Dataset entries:
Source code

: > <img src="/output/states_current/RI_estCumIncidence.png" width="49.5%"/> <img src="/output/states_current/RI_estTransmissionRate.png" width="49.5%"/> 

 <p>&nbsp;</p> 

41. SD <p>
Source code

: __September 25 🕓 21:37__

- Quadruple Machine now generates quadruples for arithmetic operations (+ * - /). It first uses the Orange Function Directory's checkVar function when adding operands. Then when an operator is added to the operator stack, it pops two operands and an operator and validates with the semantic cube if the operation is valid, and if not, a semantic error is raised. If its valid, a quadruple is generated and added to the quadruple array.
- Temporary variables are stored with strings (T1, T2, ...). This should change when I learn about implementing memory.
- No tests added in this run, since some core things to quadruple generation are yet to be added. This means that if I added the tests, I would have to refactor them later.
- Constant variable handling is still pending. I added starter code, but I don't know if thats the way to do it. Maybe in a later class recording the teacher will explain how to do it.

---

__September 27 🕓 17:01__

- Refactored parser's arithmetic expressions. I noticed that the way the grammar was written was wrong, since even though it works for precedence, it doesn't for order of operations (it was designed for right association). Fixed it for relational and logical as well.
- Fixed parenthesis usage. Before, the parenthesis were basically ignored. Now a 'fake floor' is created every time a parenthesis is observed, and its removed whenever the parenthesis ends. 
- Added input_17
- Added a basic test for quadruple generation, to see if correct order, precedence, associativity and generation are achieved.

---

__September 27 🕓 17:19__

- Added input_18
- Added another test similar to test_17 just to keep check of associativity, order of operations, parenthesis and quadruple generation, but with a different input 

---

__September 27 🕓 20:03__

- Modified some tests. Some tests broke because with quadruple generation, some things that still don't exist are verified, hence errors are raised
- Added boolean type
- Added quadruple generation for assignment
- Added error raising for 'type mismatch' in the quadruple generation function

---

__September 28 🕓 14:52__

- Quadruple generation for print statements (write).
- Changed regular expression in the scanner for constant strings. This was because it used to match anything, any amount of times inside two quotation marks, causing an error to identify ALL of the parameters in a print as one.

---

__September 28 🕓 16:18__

◆ **What you need to do**:
Output the lines of the listing from its start through the line containing "25 🕓 21:37__", inclusive, as a Markdown table with columns titled n and Line. Number each row and leave out blank lines.

◆ **Solution to the problem**:
| n | Line |
|---|---|
| 1 | Source code |
| 2 | : > <img src="/output/states_current/RI_estCumIncidence.png" width="49.5%"/> <img src="/output/states_current/RI_estTransmissionRate.png" width="49.5%"/>  |
| 3 |  <p>&nbsp;</p>  |
| 4 | 41. SD <p> |
| 5 | Source code |
| 6 | : __September 25 🕓 21:37__ |